Entomophobes the world over can rest easy. Despite the fact that there are millions more of them than there are of us, insects are unlikely to ever dominate by size, as a Union faculty member and two students are studying.
Scott Kirkton, assistant professor of biology, recently returned from a four-day research project on oxygen delivery in grasshoppers at the Argonne National Laboratory in Argonne, Ill., a premier facility run by the Department of Energy and University of Chicago.
There, with the help of Lauren Hennessey ’11 and Leah Pepe ’11, he conducted research to better understand how oxygen delivery might change as the insects grow and age.
“There has been a long-established hypothesis that insect body size is limited by oxygen delivery,” Kirkton said.
In support of this hypothesis, 250 million years ago in the late Paleozoic, there is fossil evidence of hawk-sized dragonflies and other huge insects. But back then, it’s important to note, atmospheric oxygen levels were 35 percent as opposed to today’s 21 percent.
“It has been suggested that larger insects respire inefficiently and that’s why we don’t have gigantic sci-fi like insects running around. However, the hypothesis has not been well tested,” Kirkton said.
To better test whether larger insects have trouble breathing, Kirkton, Hennessey and Pepe carried out a critical piece of their work at the lab using an X-ray synchrotron, which allowed them to visualize the respiratory tracheal system of living insects.
Argonne’s Advanced Photon Source (APS), one of the most technologically complex machines in the world, provides the brightest x-ray beams in the Western Hemisphere for research in most scientific disciplines.

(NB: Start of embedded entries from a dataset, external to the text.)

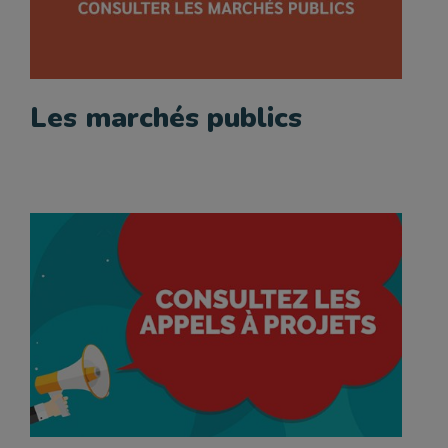
Les marchés publics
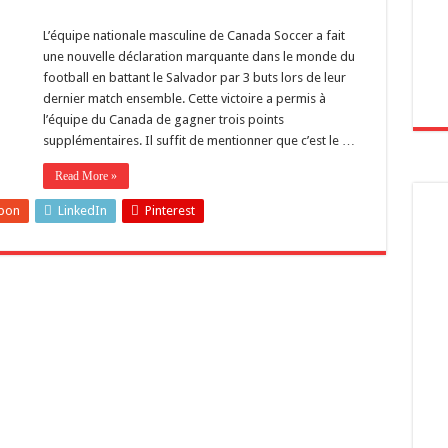
L’équipe nationale masculine de Canada Soccer a fait
une nouvelle déclaration marquante dans le monde du
football en battant le Salvador par 3 buts lors de leur
dernier match ensemble. Cette victoire a permis à
l’équipe du Canada de gagner trois points
supplémentaires. Il suffit de mentionner que c’est le …
Read More »
pon
LinkedIn
Pinterest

“Argonne is a pretty amazing place,” said Kirkton, who received a grant from the facility. “When allotted beam time, you are expected to work 24 hours a day to maximize your use of the facility.”
The technique of using X-rays to see inside a living insect has led to an explosion of work in the field, he added.
Kirkton, Hennessey and Pepe are also examining whether oxygen delivery to the jumping muscles in grasshoppers decreases with body size across instars or within instars, the week-long periods before grasshoppers molt and begin the next phase of development.
They are working in collaboration with Kendra Greenlee of North Dakota State University and one of her research students.
“Kendra is interested in caterpillar O2 delivery during development, while my lab works on O2 delivery to the muscle of jumping grasshoppers. Similar questions but with different organisms,” Kirkton said.
In 2008, he brought two students, Elizabeth Nyberg ’09 and Elizabeth Stanford ’09, to Argonne as part of a collaboration with Greenlee’s lab. From that work, they received the most recent grant for beam time to measure metabolic rate, ventilation rate and air sac compression of living insects.
In August, the group will collect data across instars and will measure the metabolism and air sac compression rate/depth in the smallest juveniles as well as adult grasshoppers.